Hyundai is undercutting both while throwing hardware at the car that neither rival includes at any price. The TCR Edition isn’t a sticker pack. It gets four-piston monobloc calipers with two-piece front rotors, an adjustable carbon fiber swan-neck rear wing, 19-inch forged alloy wheels, and Alcantara wrapping damn near everything your hands touch.

Blue seatbelts, aluminum sill plates, TCR-specific puddle lamps, and dedicated badging round it out. Try pricing that parts list through aftermarket channels. You’d blow past $4,150 — the premium over a standard Elantra N — before you even got to the brake upgrade.

The car exists to celebrate six consecutive Hyundai TCR Manufacturers’ Championships in the IMSA Michelin Pilot Challenge series. That’s not a marketing invention. Six straight titles is dominance, and Hyundai is smart enough to bottle some of that credibility into a street car while the winning streak still means something.

Production will be limited, though Hyundai won’t say how limited. Performance Blue is the only color you can have, which is either a charming constraint or a dealbreaker depending on your tolerance for being told what you want.

Early track impressions from journalists who’ve driven pre-production cars suggest the upgrades are substantive, not cosmetic theater. The enhanced brakes and forged wheels with more aggressive rubber make the TCR Edition a legitimate entry point for track day participation.

Then there’s the wing. It is enormous. Hyundai insists it’s functional, generating real downforce, but the visual impact borders on theatrical. You will be seen, and whether that’s the point or the price of admission depends on your relationship with subtlety.

The manual transmission costing $1,500 less than the DCT is a small but telling detail. Hyundai is rewarding the purists instead of penalizing them. That’s a philosophy Honda and Toyota have quietly abandoned as take rates push both companies toward prioritizing automated gearboxes.

Hyundai also announced an N Performance Parts catalog alongside the TCR Edition, offering forged wheels, a more restrained carbon fiber rear wing, carbon fiber mirrors, and various Alcantara interior pieces for existing Elantra N and Ioniq 5 N owners. The company says the catalog will expand after launch. It’s a shrewd play: build the ecosystem, lock in the community, sell parts to people who already bought your car.
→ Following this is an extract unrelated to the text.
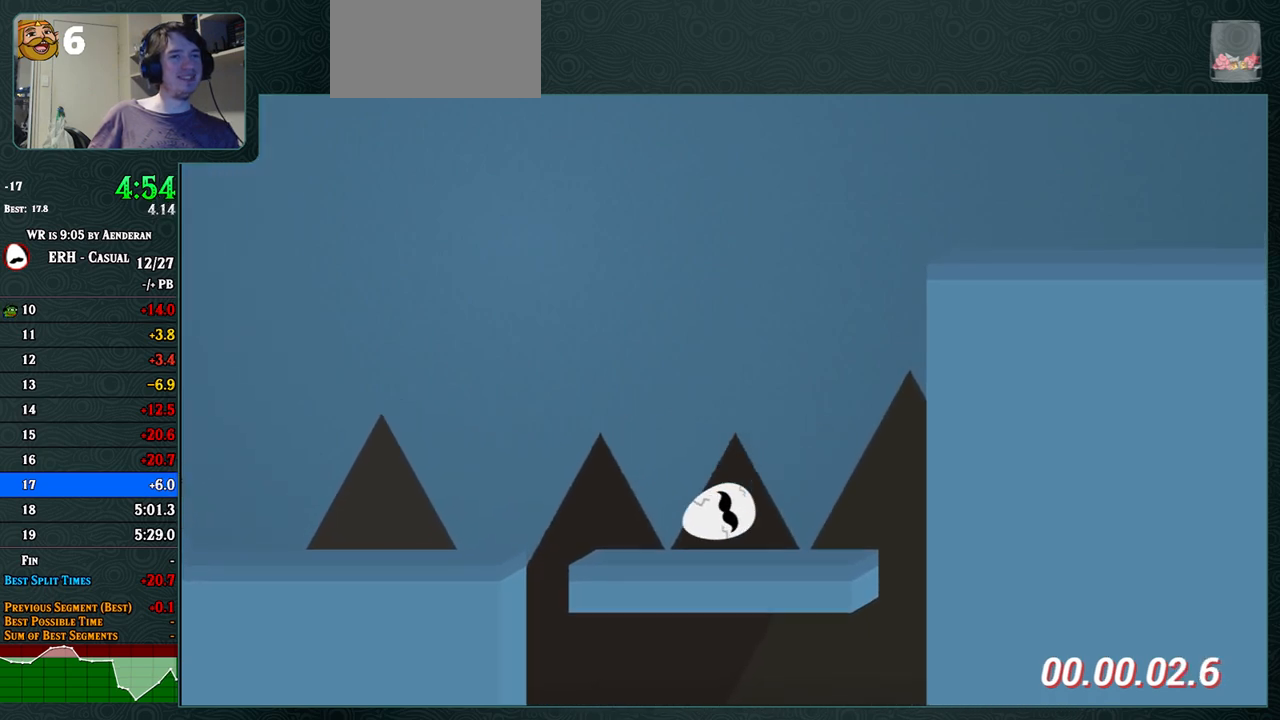
{"buttons": ["L1"], "left_stick": "center", "events": [[383, "L1", "down"]]}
A decade ago, nobody would have believed a Hyundai sedan could stand toe-to-toe with the Type R on price, equipment, and racing pedigree. The TCR Edition doesn’t just stand toe-to-toe. It undercuts Honda by more than $7,500 while offering race-derived brakes and a carbon fiber wing that Honda doesn’t.

The collector angle might sound ambitious for an Elantra, but limited production, a single color, and a championship connection have a way of aging well. If dealer markups don’t torpedo the value proposition, the TCR Edition could be the performance bargain of 2026. It’s the clearest signal yet that Hyundai’s N division isn’t playing for respect anymore — it already has it.